A reflection on today’s lectionary gospel lesson, Luke 10.25-37.
A family, a man, a woman, and two children, were being persecuted in their nation because they would not tow the party line or pay the demands of the overlords, or produce drugs on their meager land holding. How could they afford the oppression when they struggled to even put food on their table? They were, on many occasions beaten, had their belongings stolen, and even though they worked hard, had no money to even buy food, or even maintain a small garden to feed their family. In the country they live and adore, they were outcast. Seeing no other option, they put what was left of their lives on their backs and fled to a neighboring country, hoping to be able to start again, work hard, be a productive family and contribute to the economy and earn enough to eat and have a dry and safe place to sleep at night.
After several months of walking on foot, they finally made their destination. It was not an easy trip. But they crossed a river, which signaled the near end to their journey. Upon crossing the river safely, they took a moment to kneel and pray, to give thanks to God for their safe journey. They were quickly apprehend by police, using significant force. The mother was taken from her children, the father was taken from his children, and the children were placed in holding cells all well away from each other.

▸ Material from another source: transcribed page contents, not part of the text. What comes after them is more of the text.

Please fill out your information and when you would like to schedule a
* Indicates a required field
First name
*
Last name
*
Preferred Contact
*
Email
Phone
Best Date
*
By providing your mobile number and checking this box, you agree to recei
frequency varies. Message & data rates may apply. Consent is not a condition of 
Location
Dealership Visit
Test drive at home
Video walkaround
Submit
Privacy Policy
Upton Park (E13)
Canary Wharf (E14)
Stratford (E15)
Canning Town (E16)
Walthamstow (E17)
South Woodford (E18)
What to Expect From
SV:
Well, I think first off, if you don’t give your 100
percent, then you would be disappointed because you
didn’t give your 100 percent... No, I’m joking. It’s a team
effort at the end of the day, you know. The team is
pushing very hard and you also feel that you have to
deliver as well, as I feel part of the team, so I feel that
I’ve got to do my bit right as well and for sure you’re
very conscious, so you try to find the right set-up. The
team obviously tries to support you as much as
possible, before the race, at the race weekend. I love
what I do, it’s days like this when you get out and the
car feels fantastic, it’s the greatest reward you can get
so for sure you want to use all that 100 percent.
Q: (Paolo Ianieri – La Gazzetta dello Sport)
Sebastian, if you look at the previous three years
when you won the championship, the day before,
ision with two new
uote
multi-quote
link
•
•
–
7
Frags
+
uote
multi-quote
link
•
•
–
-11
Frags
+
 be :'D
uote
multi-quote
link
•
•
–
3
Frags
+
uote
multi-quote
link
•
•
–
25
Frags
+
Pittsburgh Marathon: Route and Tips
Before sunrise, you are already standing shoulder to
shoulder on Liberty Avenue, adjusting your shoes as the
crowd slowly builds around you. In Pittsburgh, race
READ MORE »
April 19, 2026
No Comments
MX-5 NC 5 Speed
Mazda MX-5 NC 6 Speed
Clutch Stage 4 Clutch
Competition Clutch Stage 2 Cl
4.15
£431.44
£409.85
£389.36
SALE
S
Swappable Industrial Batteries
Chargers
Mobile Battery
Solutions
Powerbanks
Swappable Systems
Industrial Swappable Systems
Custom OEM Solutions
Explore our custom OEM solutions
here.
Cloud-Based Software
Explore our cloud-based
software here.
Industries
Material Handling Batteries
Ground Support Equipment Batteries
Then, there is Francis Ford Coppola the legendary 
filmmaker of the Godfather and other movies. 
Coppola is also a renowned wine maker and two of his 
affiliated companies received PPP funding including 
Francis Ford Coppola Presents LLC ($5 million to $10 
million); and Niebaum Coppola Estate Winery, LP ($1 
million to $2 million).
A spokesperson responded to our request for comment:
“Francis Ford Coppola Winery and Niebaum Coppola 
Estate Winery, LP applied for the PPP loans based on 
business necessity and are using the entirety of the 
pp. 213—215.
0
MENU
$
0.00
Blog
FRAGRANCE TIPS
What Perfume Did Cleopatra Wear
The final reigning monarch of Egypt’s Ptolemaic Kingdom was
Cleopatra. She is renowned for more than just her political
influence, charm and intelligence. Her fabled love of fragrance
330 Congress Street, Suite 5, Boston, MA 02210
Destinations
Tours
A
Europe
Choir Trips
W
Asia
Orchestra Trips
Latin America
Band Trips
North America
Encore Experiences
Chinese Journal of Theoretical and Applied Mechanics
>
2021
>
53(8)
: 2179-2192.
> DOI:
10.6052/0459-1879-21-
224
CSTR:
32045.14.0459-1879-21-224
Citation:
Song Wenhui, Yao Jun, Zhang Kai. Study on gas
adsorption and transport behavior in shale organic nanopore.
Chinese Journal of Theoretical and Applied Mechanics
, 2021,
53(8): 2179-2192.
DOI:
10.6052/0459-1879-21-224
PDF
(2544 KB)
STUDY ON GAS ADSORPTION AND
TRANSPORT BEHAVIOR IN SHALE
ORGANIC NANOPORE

After the adult’s statements, and request, no, they begged, for mercy, the captain of the guard denied their request for asylum. The sergeant on duty put them all in cages, for their own protection. They were given foil blankets, forced to share toilets with others in the same status, not given any basic hygiene materials, and made to sleep on the hard, cold, concrete floors.
The president of the nation directed the vice-president to go and see. The president did not care to see for himself. The vice president did and as he did, stood with a cold expression while he watched the people suffer behind chain fences. Those who served under these two, followed the directions, and gave no relief, no aid, but let everyone continue their duties as assigned.
Meanwhile, people along the river set out bottles of water, and sometimes food for those in desperate need. “Who is my neighbor?” When found, these oasis’s were destroyed by the people in charge.
The once stranger in a strange land, who he and his family fled from Bethlehem to Egypt responded, “What you do to the least among you, you do to me.” Which side of history do you want to be on? Do you want to be on the side of the authorities, or the side of the outcast? I for one choose the side of the outcast.